Alexander Pavlov (apavlov)
Comment 8 2011-12-21 06:10:50 PST
(In reply to comment #7) > (From update of attachment 120006 [details]) > View in context: https://bugs.webkit.org/attachment.cgi?id=120006&action=review > > r=me, with some comments > > > Source/WebCore/css/CSSStyleSelector.cpp:725 > > + InspectorInstrumentationCookie cookie; > > +#if ENABLE(INSPECTOR) > > + if (InspectorInstrumentation::hasFrontends()) > > + cookie = InspectorInstrumentation::willMatchRule(document(), rule); > > +#endif > > It would be cleaner to inline the front end and enable checks inside the InspectorInstrumentation call. Returning a null cookie probably doesn't have meaningful cost. So, it looks like your only concern in the previous patch was the will... call _before_ the fast rejection path, and returning an empty cookie is fine, right?

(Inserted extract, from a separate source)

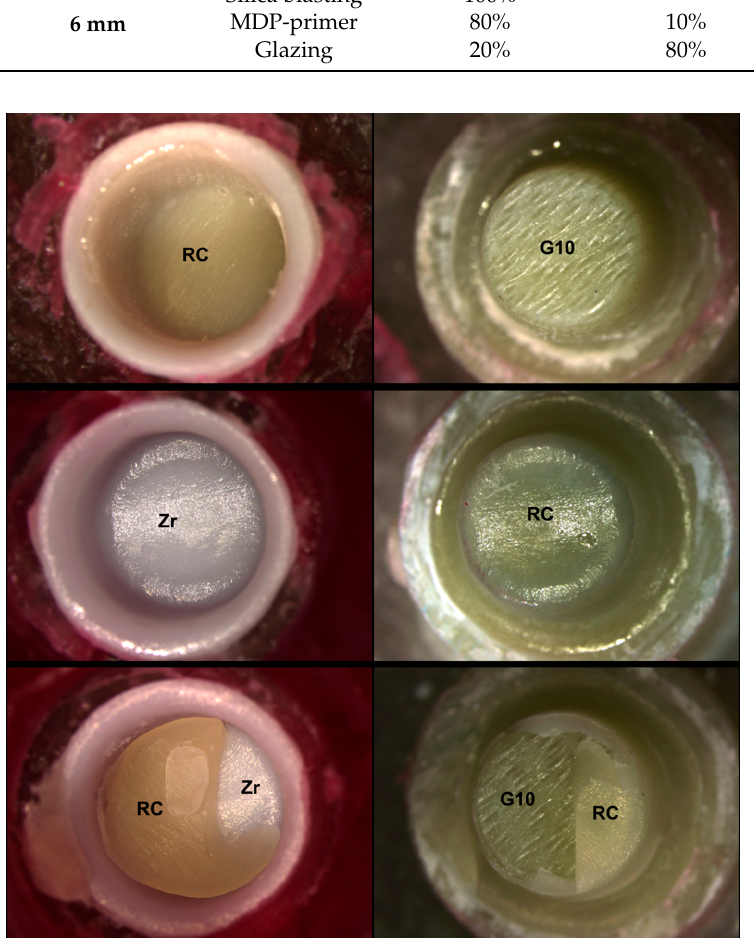
Figure 4. Stereomicroscope images–10 × objective. On the right side are the G10 preparations, and the copings made from zirconia are on the left side. The first row shows a “G10 adhesive failure”, where the resin cement (RC) is on zirconia coping. In contrast, the second row shows a “zirconia adhesive failure” pattern, where the resin cement is on the G10 surface. The third row presents a “mixed (cohesive and adhesive) failure”, where resin cement can be observed on both surfaces (zirconia coping and G10 substrate).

Alexander Pavlov (apavlov)
Comment 9 2011-12-23 02:07:19 PST
Antti Koivisto
Comment 10 2011-12-23 09:20:05 PST
(In reply to comment #8) > So, it looks like your only concern in the previous patch was the will... call _before_ the fast rejection path, and returning an empty cookie is fine, right? Right, fastReject can throw out >90% of candidates so things are much hotter before it. Also, as I said I dont think measuring it is particularly interesting.
Alexander Pavlov (apavlov)
Comment 11 2011-12-23 09:43:32 PST
(In reply to comment #10) > (In reply to comment #8) > > So, it looks like your only concern in the previous patch was the will... call _before_ the fast rejection path, and returning an empty cookie is fine, right? > > Right, fastReject can throw out >90% of candidates so things are much hotter before it. Also, as I said I dont think measuring it is particularly interesting. Thanks for the clarification, Antti. The landed patch excludes fastReject from the measurement.